TIDMSECN
RNS Number : 9170B
SEC Newgate S.p.A.
17 February 2022
NOT FOR RELEASE, PUBLICATION OR DISTRIBUTION DIRECTLY OR
INDIRECTLY, IN OR INTO OR FROM, THE UNITED STATES, NEW ZEALAND,
CANADA, JAPAN OR THE REPUBLIC OF SOUTH AFRICA OR INTO ANY OTHER
JURISDICTION WHERE TO DO SO MIGHT CONSTITUTE A VIOLATION OR BREACH
OF ANY APPLICABLE LAW THIS ANNOUNCEMENT DOES NOT CONSTITUTE
PERSONAL ADVICE FOR THE PURPOSES OF THE CORPORATIONS ACT 2001
(CTH). THE COMPANY DOES NOT HOLD AN AUSTRALIAN FINANCIAL SERVICES
LICENCE AND IS NOT LICENSED TO PROVIDE FINANCIAL PRODUCT ADVICE IN
RELATION TO ITS ORDINARY SHARES
17 February 2022
SEC Newgate S.p.A. ("SEC Newgate" or the "Company")
Commencement of Buy-back
SEC Newgate (AIM:SECN), the insight-driven global strategic
communications group that works at the nexus of business, politics,
communities, markets and media, announces the commencement of a
share repurchase plan under the authority to make purchases of its
Ordinary Shares, as approved by Shareholders at the Company's
annual general meeting held on 10 February 2022.
SEC Newgate will buy-back Ordinary Shares for a period of 90
days. The maximum number of shares that may be repurchased under
the share purchase plan is 9,168,882 Ordinary Shares, allowing all
Minority Shareholders, who are not participating in the
Contribution, to sell their Ordinary Shares. The Buy-back will be
carried out at a fixed price of 111.32p per Ordinary Share
("Buy-back Price").
The Buy-back will take place in two stages:
1. In the Buy-back period before Delisting
SEC Newgate has irrevocably instructed Arden Partners, the
Company's broker, to make on-market purchases of the Company's
Ordinary Shares up to an aggregate maximum of 5,790,567 Ordinary
Shares (such figure excluding the 3,378,315 new SEC Ordinary Shares
to be issued post-Delisting and purchased by the Company pursuant
to the Inveready Agreement) at a fixed price of 111.32p per share.
The programme will be independently managed by Arden, which will
make trading decisions independently and without the influence of
the Company.
Shareholders wishing to sell Ordinary Shares or CDIs in the
on-market Buy-back should contact their broker or financial
intermediary.
The Company will announce any market repurchases prior to
Delisting no later than 7.30 a.m. on the business day following the
day on which the repurchase occurred.
The on-market Buy-back will end on 2 March 2022.

*Stated goal 1*:
Answer these questions using the buy-back announcement above:
(a) What fixed price per Ordinary Share will the Buy-back be carried out at?
(b) On what date was the annual general meeting held at which Shareholders approved the authority to make purchases?
(c) On what date will the on-market Buy-back end?
*Stated goal 2*: Write the next part of the buy-back announcement above, picking up after its final sentence.

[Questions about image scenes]
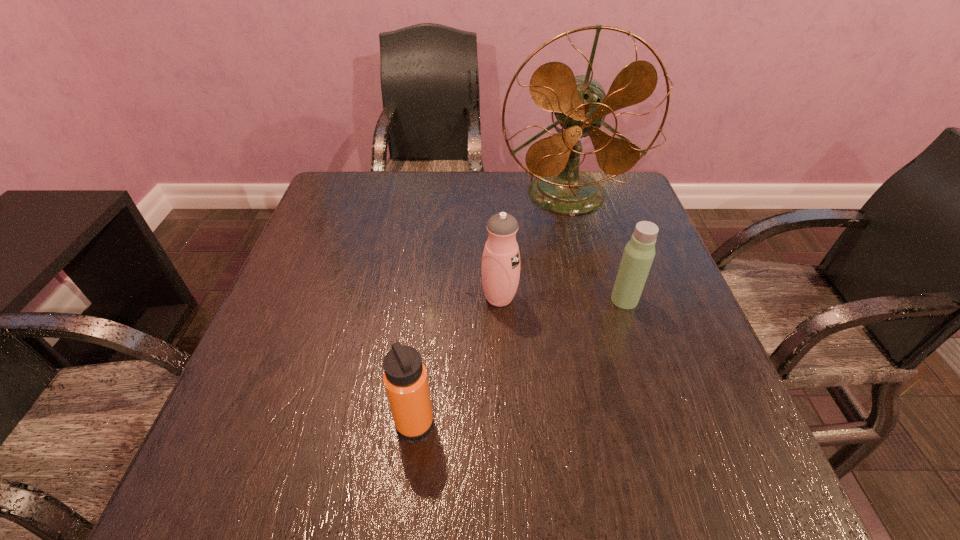
Locate an element on the screen. object that is at the far edge is located at coordinates (580, 104).

You are a GUI agent. You are given a task and a screenshot of the screen. Output one action in this format:
    pyautogui.click(x=<x>, y=<y>)
    Task: Click on the fan located in the right edge section of the desktop
    This screenshot has height=540, width=960.
    Given the screenshot: What is the action you would take?
    tap(580, 104)

Find the location of a particular element. This screenshot has height=540, width=960. thermos bottle positioned at the right edge is located at coordinates (639, 252).

Where is `object located in the far right corner section of the desktop`? This screenshot has height=540, width=960. object located in the far right corner section of the desktop is located at coordinates (580, 104).

Where is `vacant area at the far edge of the desktop`? The image size is (960, 540). vacant area at the far edge of the desktop is located at coordinates (529, 213).

In the image, there is a desktop. Identify the location of vacant space at the right edge. This screenshot has height=540, width=960. (611, 226).

You are a GUI agent. You are given a task and a screenshot of the screen. Output one action in this format:
    pyautogui.click(x=<x>, y=<y>)
    Task: Click on the blank space at the far left corner
    The image size is (960, 540).
    Given the screenshot: What is the action you would take?
    pyautogui.click(x=343, y=206)

The width and height of the screenshot is (960, 540). What are the coordinates of `vacant space at the far right corner of the desktop` in the screenshot? It's located at (613, 220).

Locate an element on the screen. This screenshot has height=540, width=960. vacant space in between the nearest object and the second thermos bottle from left to right is located at coordinates (457, 360).

The height and width of the screenshot is (540, 960). In order to click on free space between the fan and the second thermos bottle from right to left in this screenshot , I will do `click(533, 247)`.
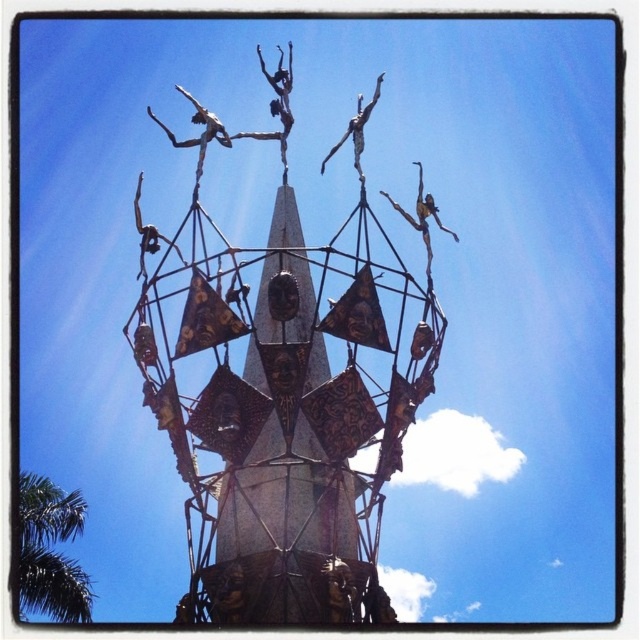
Can you confirm if green leafy tree at lower left is positioned to the left of polished bronze dancers at upper center?

Yes, green leafy tree at lower left is to the left of polished bronze dancers at upper center.

Locate an element on the screen. green leafy tree at lower left is located at coordinates (51, 552).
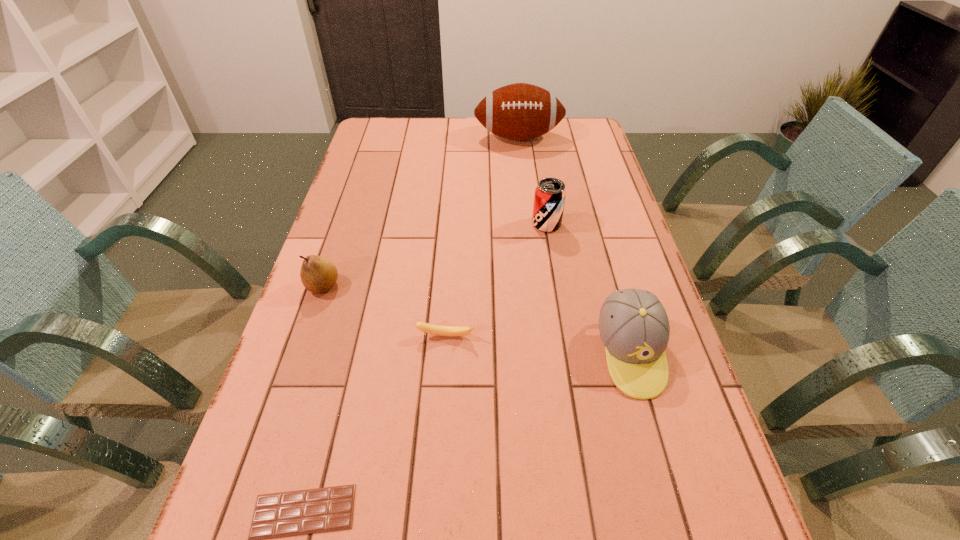
The height and width of the screenshot is (540, 960). Find the location of `free spot that satisfies the following two spatial constraints: 1. on the laces of the second farthest object; 2. on the left side of the farthest object`. free spot that satisfies the following two spatial constraints: 1. on the laces of the second farthest object; 2. on the left side of the farthest object is located at coordinates (529, 224).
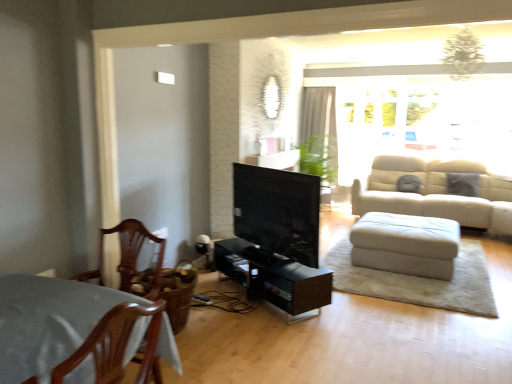
Question: From their relative heights in the image, would you say matte black tv at center is taller or shorter than white sheer curtain at upper center?

Choices:
 (A) short
 (B) tall

Answer: (A)

Question: Visually, is matte black tv at center positioned to the left or to the right of white sheer curtain at upper center?

Choices:
 (A) right
 (B) left

Answer: (B)

Question: Estimate the real-world distances between objects in this image. Which object is closer to the white leather footrest at lower right?

Choices:
 (A) black glossy entertainment center at center
 (B) translucent glass window at upper right
 (C) white sheer curtain at upper center
 (D) mahogany wood chair at left
 (E) matte black tv at center

Answer: (A)

Question: Estimate the real-world distances between objects in this image. Which object is closer to the black glossy entertainment center at center?

Choices:
 (A) mahogany wood chair at left
 (B) white leather footrest at lower right
 (C) white sheer curtain at upper center
 (D) translucent glass window at upper right
 (E) matte black tv at center

Answer: (E)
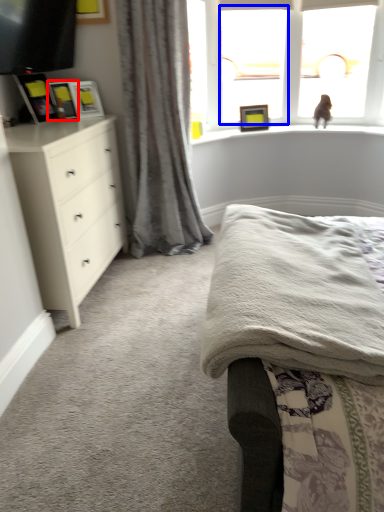
Question: Which object is closer to the camera taking this photo, picture frame (highlighted by a red box) or window screen (highlighted by a blue box)?

Choices:
 (A) picture frame
 (B) window screen

Answer: (A)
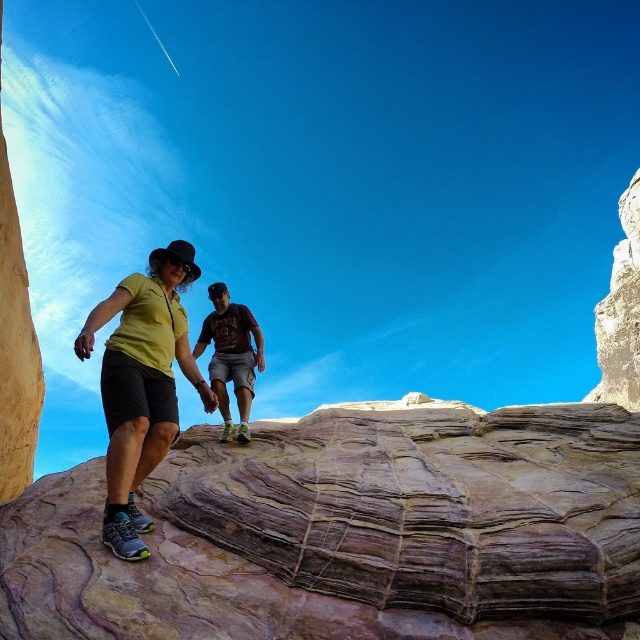
Question: Which point is farther to the camera?

Choices:
 (A) (221, 496)
 (B) (160, 381)

Answer: (B)

Question: Estimate the real-world distances between objects in this image. Which object is farther from the matte yellow shirt at center?

Choices:
 (A) rustic stone rock at center
 (B) matte brown t-shirt at center

Answer: (B)

Question: Is rustic stone rock at center bigger than matte brown t-shirt at center?

Choices:
 (A) yes
 (B) no

Answer: (A)

Question: Does rustic stone rock at center lie behind matte yellow shirt at center?

Choices:
 (A) no
 (B) yes

Answer: (A)

Question: Which object appears farthest from the camera in this image?

Choices:
 (A) matte yellow shirt at center
 (B) rustic stone rock at center

Answer: (A)

Question: Is rustic stone rock at center to the left of matte yellow shirt at center from the viewer's perspective?

Choices:
 (A) yes
 (B) no

Answer: (B)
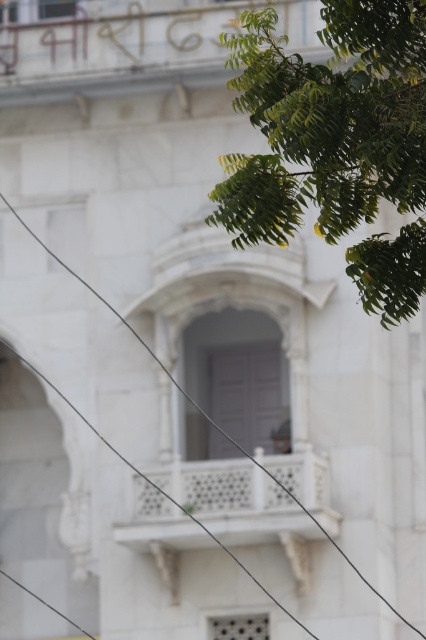
Is point (245, 93) behind point (85, 630)?

No, (245, 93) is closer to viewer.

Is point (405, 276) farther from viewer compared to point (46, 250)?

No, it is not.

You are a GUI agent. You are given a task and a screenshot of the screen. Output one action in this format:
    pyautogui.click(x=<x>, y=<y>)
    Task: Click on the green leafy tree at upper right
    
    Given the screenshot: What is the action you would take?
    pyautogui.click(x=328, y=122)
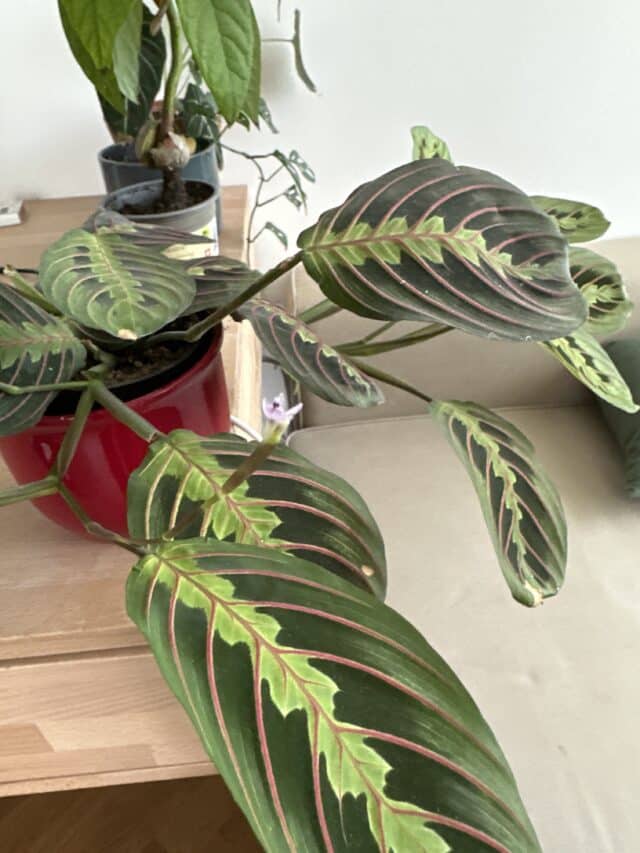
I want to click on pot, so click(108, 171), click(204, 212), click(132, 387), click(100, 459).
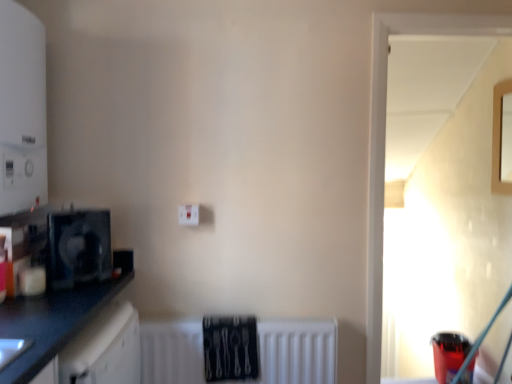
The width and height of the screenshot is (512, 384). What do you see at coordinates (449, 354) in the screenshot?
I see `translucent plastic cup at lower right, the 2th appliance viewed from the top` at bounding box center [449, 354].

What is the approximate width of transparent glass door at upper right, the first window from the left?

transparent glass door at upper right, the first window from the left, is 12.86 centimeters wide.

What do you see at coordinates (502, 138) in the screenshot?
I see `wooden frame at upper right, marked as the 1th window in a right-to-left arrangement` at bounding box center [502, 138].

Locate an element on the screen. The height and width of the screenshot is (384, 512). white matte radiator at lower center is located at coordinates (296, 352).

Locate an element on the screen. Image resolution: width=512 pixels, height=384 pixels. translucent plastic cup at lower right, the 2th appliance viewed from the top is located at coordinates [449, 354].

Is point (378, 141) less distant than point (76, 303)?

That is False.

The height and width of the screenshot is (384, 512). In order to click on countertop lying below the transparent glass door at upper right, which is counted as the 2th window, starting from the right (from the image's perspective) in this screenshot , I will do `click(52, 322)`.

How different are the orientations of transparent glass door at upper right, arranged as the first window when viewed from the front, and black matte countertop at left in degrees?

The angular difference between transparent glass door at upper right, arranged as the first window when viewed from the front, and black matte countertop at left is 90 degrees.

Can you confirm if transparent glass door at upper right, placed as the 2th window when sorted from back to front, is smaller than black matte countertop at left?

Correct, transparent glass door at upper right, placed as the 2th window when sorted from back to front, occupies less space than black matte countertop at left.

From a real-world perspective, is white matte radiator at lower center beneath wooden frame at upper right, marked as the 1th window in a right-to-left arrangement?

Indeed, from a real-world perspective, white matte radiator at lower center is positioned beneath wooden frame at upper right, marked as the 1th window in a right-to-left arrangement.

Looking at this image, considering the relative sizes of white matte radiator at lower center and wooden frame at upper right, which appears as the 2th window when viewed from the front, in the image provided, is white matte radiator at lower center taller than wooden frame at upper right, which appears as the 2th window when viewed from the front,?

Incorrect, the height of white matte radiator at lower center is not larger of that of wooden frame at upper right, which appears as the 2th window when viewed from the front.

Is white matte radiator at lower center located outside wooden frame at upper right, which appears as the 2th window when viewed from the front?

Absolutely, white matte radiator at lower center is external to wooden frame at upper right, which appears as the 2th window when viewed from the front.

The height and width of the screenshot is (384, 512). I want to click on radiator below the wooden frame at upper right, marked as the 1th window in a right-to-left arrangement (from the image's perspective), so click(296, 352).

Is translucent plastic cup at lower right, the 2th appliance viewed from the top, to the left of white plastic electric outlet at center from the viewer's perspective?

No.

Is translucent plastic cup at lower right, which is the first appliance in bottom-to-top order, in contact with white plastic electric outlet at center?

No, translucent plastic cup at lower right, which is the first appliance in bottom-to-top order, is not in contact with white plastic electric outlet at center.

Does translucent plastic cup at lower right, which ranks as the second appliance in front-to-back order, have a lesser height compared to white plastic electric outlet at center?

No, translucent plastic cup at lower right, which ranks as the second appliance in front-to-back order, is not shorter than white plastic electric outlet at center.

Considering the relative sizes of translucent plastic cup at lower right, which is the first appliance in bottom-to-top order, and white plastic electric outlet at center in the image provided, is translucent plastic cup at lower right, which is the first appliance in bottom-to-top order, smaller than white plastic electric outlet at center?

No, translucent plastic cup at lower right, which is the first appliance in bottom-to-top order, is not smaller than white plastic electric outlet at center.

From the image's perspective, does white matte radiator at lower center appear higher than black plastic fan at left, which is the second appliance from right to left?

No, from the image's perspective, white matte radiator at lower center is not above black plastic fan at left, which is the second appliance from right to left.

From the picture: Could you tell me if white matte radiator at lower center is facing black plastic fan at left, the 1th appliance in the front-to-back sequence?

No, white matte radiator at lower center is not aimed at black plastic fan at left, the 1th appliance in the front-to-back sequence.

Which object is more forward, white matte radiator at lower center or black plastic fan at left, which is the second appliance from right to left?

black plastic fan at left, which is the second appliance from right to left.

Looking at the image, does white matte radiator at lower center seem bigger or smaller compared to black plastic fan at left, the 1th appliance in the left-to-right sequence?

*Expected answer 1*:
(a) 111.32p per Ordinary Share
(b) 10 February 2022
(c) 2 March 2022

*Expected answer 2*:
Notwithstanding the price and daily volume restrictions set out
in the Commission Delegated Regulation (EU) 2016/1052, purchases by
the Company are likely to be made outside of these price and volume
restrictions at the Buy-back Price due to the limited liquidity in
trading of the Company's Ordinary Shares. Share purchases will take
place in open market transactions and may be made from time to time
depending on market conditions, share price, trading volume and
other factors.
2. In the Buy-back period following Delisting
Should any Minority Shareholders remain in the corporate capital
of the Company after completion of the Delisting, the Buy-back will
continue post-Delisting (for an overall Buy-back Period of 90 days)
by means of a matched bargain facility at the Buy-back Price.
The Company has appointed Asset Match, a firm authorised and
regulated by the Financial Conduct Authority, to operate an
electronic off-market dealing facility for SEC's Ordinary
Shares.
This facility will allow shareholders to sell their Ordinary
Shares to the Company in periodic auctions.
The Company will provide further details to Shareholders
regarding the structure of the post-Delisting Buy-back and the
means to participate in such Buy-back following the Delisting.
Any Ordinary Shares acquired by the Company pursuant to the
Buy-back shall either be cancelled or retained in Treasury and
eventually disposed of in accordance with the resolution that has
been taken by shareholders at the General Meeting.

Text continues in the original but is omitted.